Task to carry out: The answer must consist of each line below that holds the word "flag", copied as it stands.

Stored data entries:

:::::

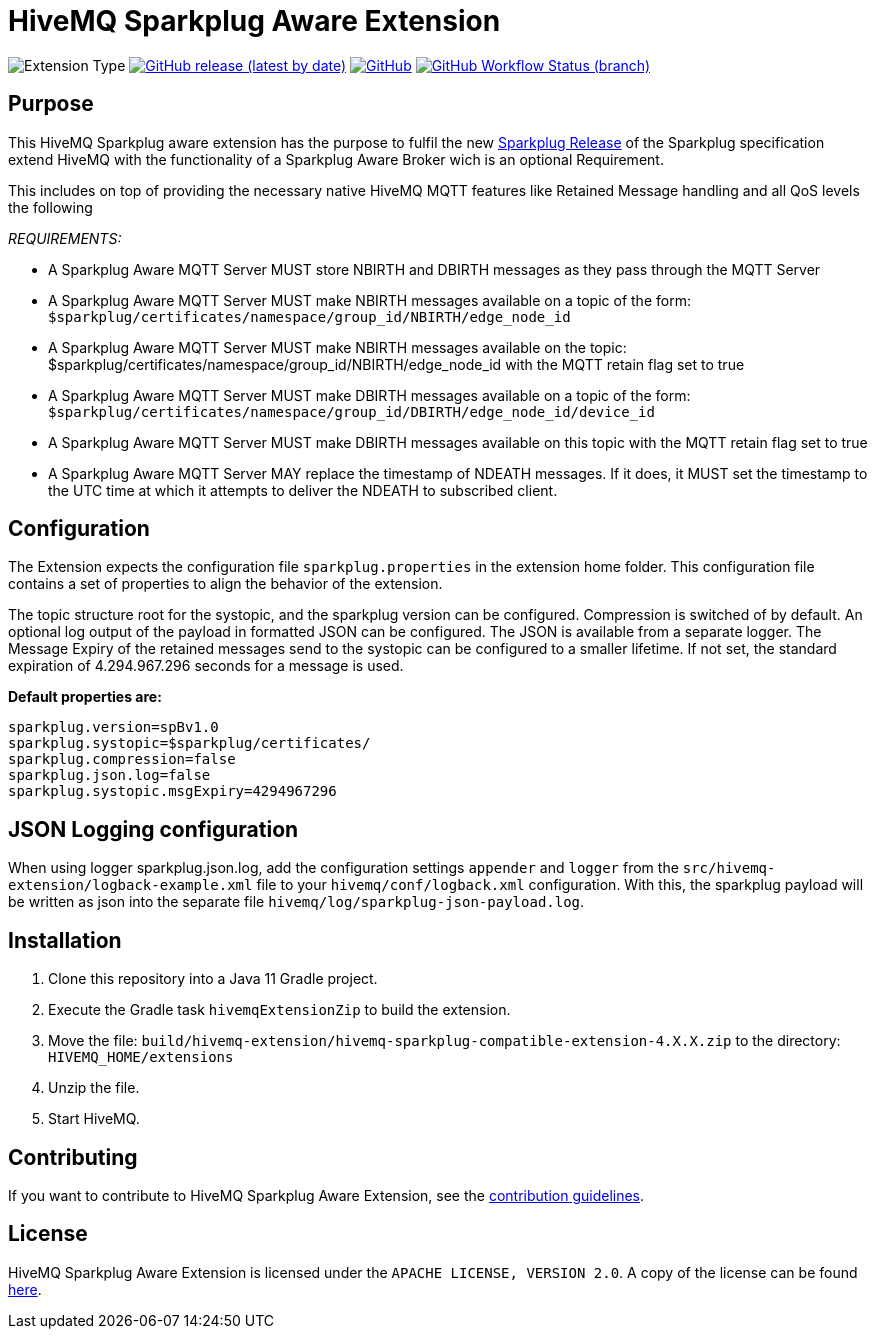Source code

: :hivemq-link: https://www.hivemq.com
:hivemq-extension-docs: {hivemq-link}/docs/extensions/latest/
:hivemq-mqtt-toolbox: {hivemq-link}/mqtt-toolbox
:hivemq-support: {hivemq-link}/support/
:hivemq-testcontainer: https://github.com/hivemq/hivemq-testcontainer
:hivemq-mqtt-client: https://github.com/hivemq/hivemq-mqtt-client
:sparkplugRelease: https://github.com/eclipse/sparkplug

= HiveMQ Sparkplug Aware Extension

image:https://img.shields.io/badge/Extension_Type-Public-orange?style=for-the-badge[Extension Type]
image:https://img.shields.io/github/v/release/hivemq/hivemq-sparkplug-compatible-extension?style=for-the-badge[GitHub release (latest by date),link=https://github.com/hivemq/hivemq-sparkplug-compatible-extension/releases/latest]
image:https://img.shields.io/github/license/hivemq/hivemq-sparkplug-compatible-extension?style=for-the-badge&color=brightgreen[GitHub,link=LICENSE]
image:https://img.shields.io/github/workflow/status/hivemq/hivemq-sparkplug-compatible-extension/CI%20Check/master?style=for-the-badge[GitHub Workflow Status (branch),link=https://github.com/hivemq/hivemq-sparkplug-compatible-extension/actions/workflows/check.yml?query=branch%3Amaster]

== Purpose

This HiveMQ Sparkplug aware extension has the purpose to fulfil the new  link:https://github.com/eclipse/sparkplug[Sparkplug Release] of the Sparkplug specification extend HiveMQ with the functionality of a Sparkplug Aware Broker wich is an optional Requirement.

This includes on top of providing the necessary native HiveMQ MQTT features like Retained Message handling and all QoS levels the following

_REQUIREMENTS:_

* A Sparkplug Aware MQTT Server MUST store NBIRTH and DBIRTH messages as they pass through the MQTT Server
* A Sparkplug Aware MQTT Server MUST make NBIRTH messages available on a topic of the form: `$sparkplug/certificates/namespace/group_id/NBIRTH/edge_node_id`
* A Sparkplug Aware MQTT Server MUST make NBIRTH messages available on the topic: $sparkplug/certificates/namespace/group_id/NBIRTH/edge_node_id with the MQTT retain flag set to true
* A Sparkplug Aware MQTT Server MUST make DBIRTH messages available on a topic of the form: `$sparkplug/certificates/namespace/group_id/DBIRTH/edge_node_id/device_id`
* A Sparkplug Aware MQTT Server MUST make DBIRTH messages available on this topic with the MQTT retain flag set to true
* A Sparkplug Aware MQTT Server MAY replace the timestamp of NDEATH messages.
If it does, it MUST set the timestamp to the UTC time at which it attempts to deliver the NDEATH to subscribed client.

== Configuration

The Extension expects the configuration file `sparkplug.properties` in the extension home folder.
This configuration file contains a set of properties to align the behavior of the extension.

The topic structure root for the systopic, and the sparkplug version can be configured.
Compression is switched of by default.
An optional log output of the payload in formatted JSON can be configured.
The JSON is available from a separate logger.
The Message Expiry of the retained messages send to the systopic can be configured to a smaller lifetime.
If not set, the standard expiration of 4.294.967.296 seconds for a message is used.

*Default properties are:*

```
sparkplug.version=spBv1.0
sparkplug.systopic=$sparkplug/certificates/
sparkplug.compression=false
sparkplug.json.log=false
sparkplug.systopic.msgExpiry=4294967296
```

== JSON Logging configuration

When using logger sparkplug.json.log, add the configuration settings `appender` and `logger` from the `src/hivemq-extension/logback-example.xml` file to your `hivemq/conf/logback.xml` configuration.
With this, the sparkplug payload will be written as json into the separate file `hivemq/log/sparkplug-json-payload.log`.

== Installation

. Clone this repository into a Java 11 Gradle project.
. Execute the Gradle task `hivemqExtensionZip` to build the extension.
. Move the file: `build/hivemq-extension/hivemq-sparkplug-compatible-extension-4.X.X.zip` to the directory: `HIVEMQ_HOME/extensions`
. Unzip the file.
. Start HiveMQ.

== Contributing

If you want to contribute to HiveMQ Sparkplug Aware Extension, see the link:CONTRIBUTING.md[contribution guidelines].

== License

HiveMQ Sparkplug Aware Extension is licensed under the `APACHE LICENSE, VERSION 2.0`.
A copy of the license can be found link:LICENSE[here].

:::::

Solution:
* A Sparkplug Aware MQTT Server MUST make NBIRTH messages available on the topic: $sparkplug/certificates/namespace/group_id/NBIRTH/edge_node_id with the MQTT retain flag set to true
* A Sparkplug Aware MQTT Server MUST make DBIRTH messages available on this topic with the MQTT retain flag set to true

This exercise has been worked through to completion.